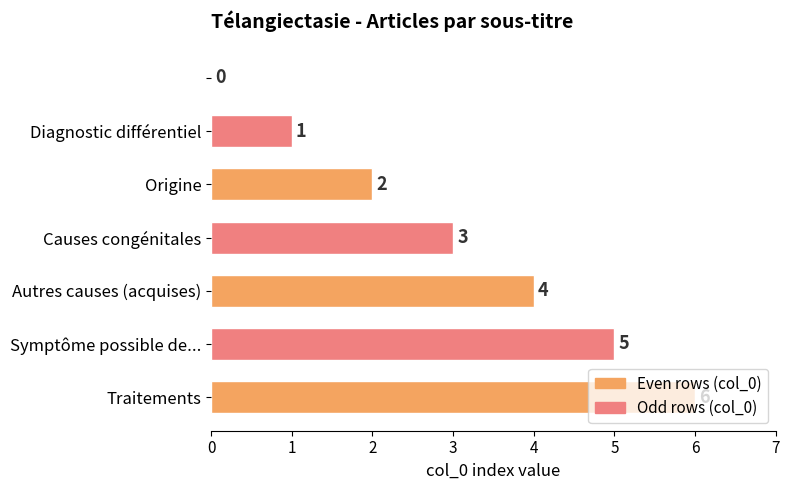

What is the average value?

3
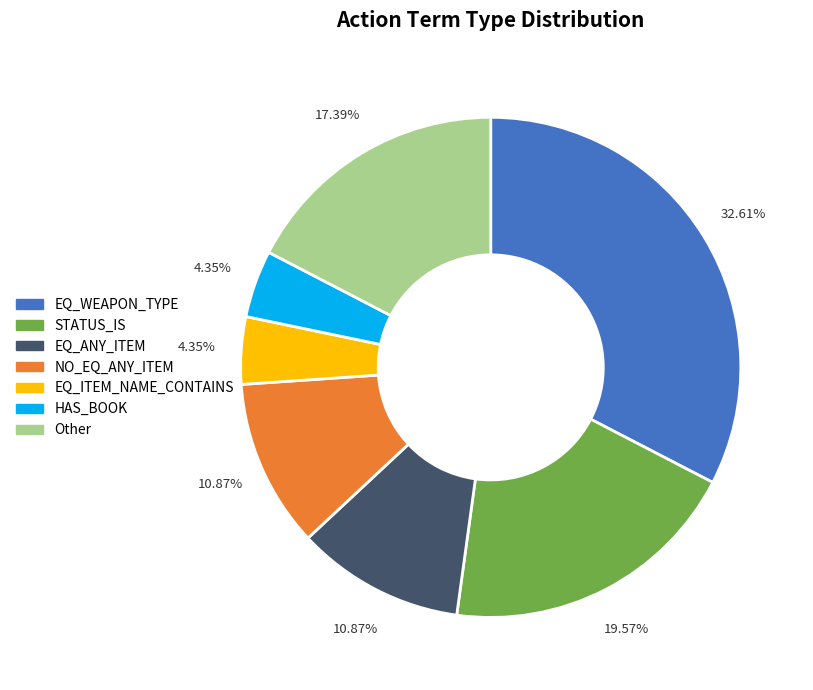

To the nearest percent, what is the difference between the EQ_ANY_ITEM and EQ_ITEM_NAME_CONTAINS slice percentages?

7%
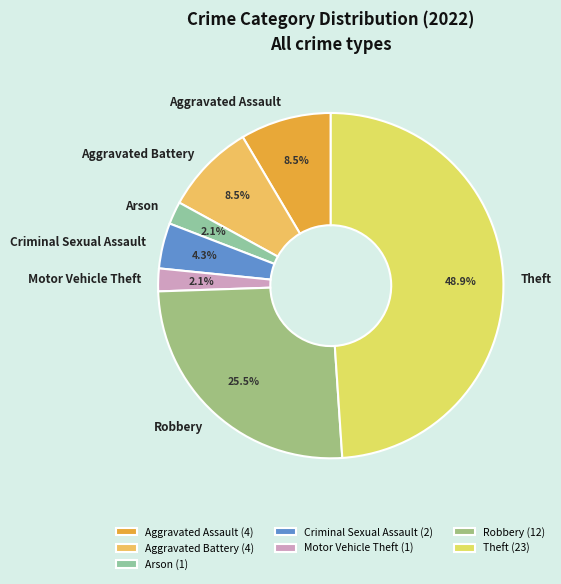

Does any single category account for the majority?

No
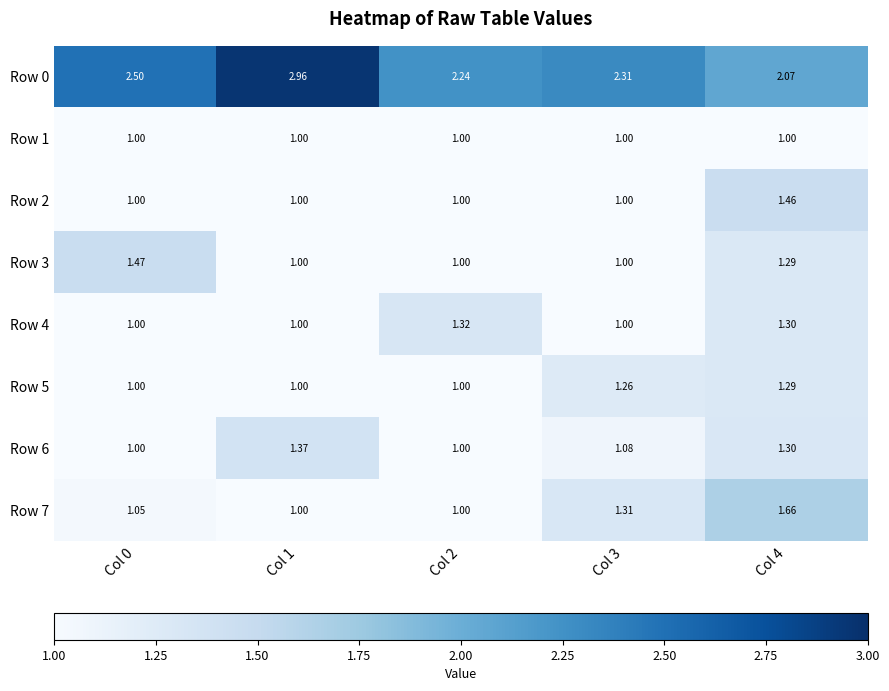

Is the value of Row 7 at Col 4 greater than the value of Row 0 at Col 1?

No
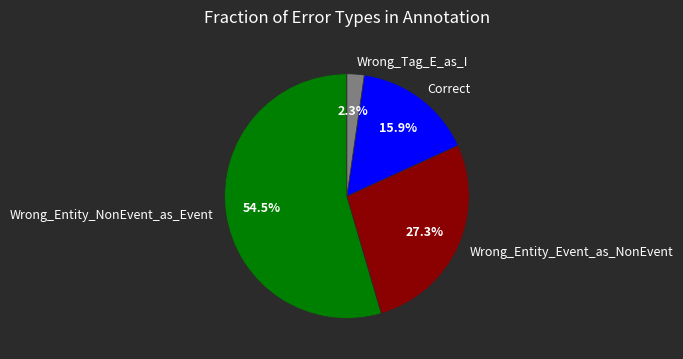

To the nearest percent, what is the difference between the largest and smallest slice percentages?

52%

····················

Reproduce every one of the items above word for word, omitting the pictures.

:: Output below ::
What is the average value?

3

To the nearest percent, what is the difference between the EQ_ANY_ITEM and EQ_ITEM_NAME_CONTAINS slice percentages?

7%

Does any single category account for the majority?

No

Is the value of Row 7 at Col 4 greater than the value of Row 0 at Col 1?

No

To the nearest percent, what is the difference between the largest and smallest slice percentages?

52%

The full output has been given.